Excerpted text —

Start of Block

Next Salon Discussion

First Tuesday current affairs - Tuesday 7 November 7:00pm start
PDF Print E-mail
Manchester lifestyle reviews

Manchester Centre for Emotion and Value (MANCEV)

Emotion: Phenomenology and Content

Reviewed by Simon Belt May 2011

This was a one-day conference focusing on two aspects commonly associated with emotional experience: phenomenology and content, hosted by the Manchester Centre for Emotion and Value (MANCEV) at Manchester University, and supported by the Royal Institute of Philosophy.

 

MANCEV was set up in 2008 to serve as a hub for research into the emotions and their relation to both aesthetic and ethical value, and claims to be one of the foremost places for research into the emotions and value, with a wide ranging expertise amongst academic staff and a flourishing graduate community.

 

Peter Goldie, Director of MANCEV opened the conference held in a seminar room at the University, and having a peak attendance of 20 people - 4 of whom were external speakers flown in for it. To dignify this seminar with the title of a conference at an academic institution may help attract external funding for University lecturer and student activity, but it demeans the value of an historically prestigious academy in the process.

 

Michelle Montague (Bristol University), introduced her paper on 'Evaluative Phenomenology and Content' first, and to her relative credit there was a four page hand-out to go with her introduction though it read more like the abbreviated minutes of a briefing session for web developers, and nothing like a discussion about philosophical issues. Reading out the four pages of abbreviated minutes or definitions didn't help any, and the banal classification of various sample emotions as positive or negative left me wondering what one dimensional landscape I'd stepped into and whether I'd be getting a gold star or a red dot to put on my name badge.

 

If I didn't know I was sat in a Philosophy department at a supposedly top university, I'd think I was sat in a discussion about developing alternative Cascading Style Sheets for a website that aimed to respond to a visitor's emotional state when they ticked either a happy or sad box on the front page of a website. I've sat through some dry Information Technology courses on developing applications using the latest computer programming techniques, but none of those had such repetition of the words 'Properties' and 'Attributes' of emotions without explaining or contextualising them, whether they were 'Positive' or 'Negative', or had 'Value' or 'Disvalue' in their associated state of affairs. Is humanity really so binary?

 

Ok, I'm not a philosophy student, but if someone can explain these concluding sentences of the presentation, please do:

In experiencing the negative affect that is part of experiencing sadness, the negative affect is itself experienced as something of disvalue. This disvalue experienced as part of the negative affect resembles the disvalue that is attributed to the state of affairs of the friend's death. It is then partly in virtue of this resemblance relation that the negative affect experienced as a property of experience represents the disvalue attributed to the friend's death.

End of Block

Data section —
Start of Block

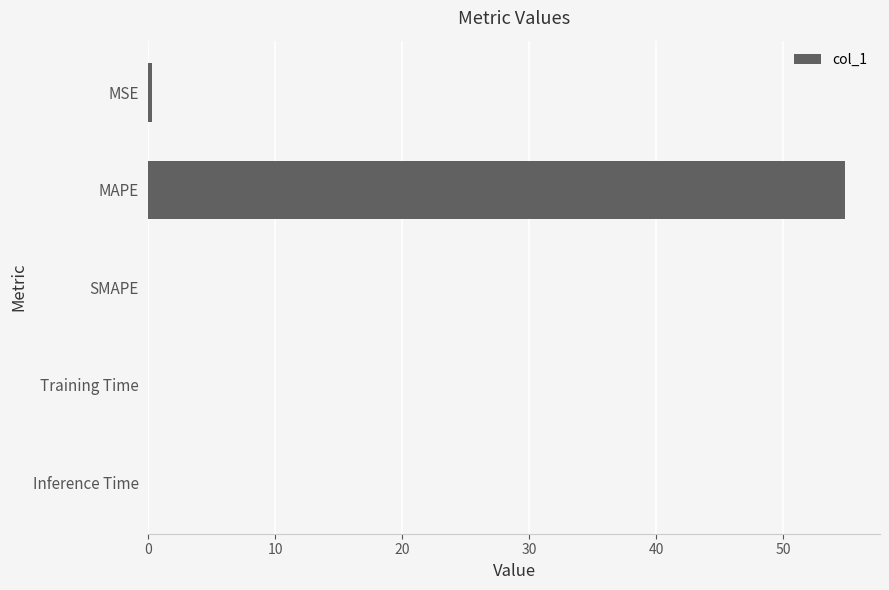

Count the number of categories in the chart.

5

End of Block

Aim of the task — Please copy the conference review word for word from "In experiencing the" up to and including "to the friend's death.".

Reply to the task —
In experiencing the negative affect that is part of experiencing sadness, the negative affect is itself experienced as something of disvalue. This disvalue experienced as part of the negative affect resembles the disvalue that is attributed to the state of affairs of the friend's death. It is then partly in virtue of this resemblance relation that the negative affect experienced as a property of experience represents the disvalue attributed to the friend's death.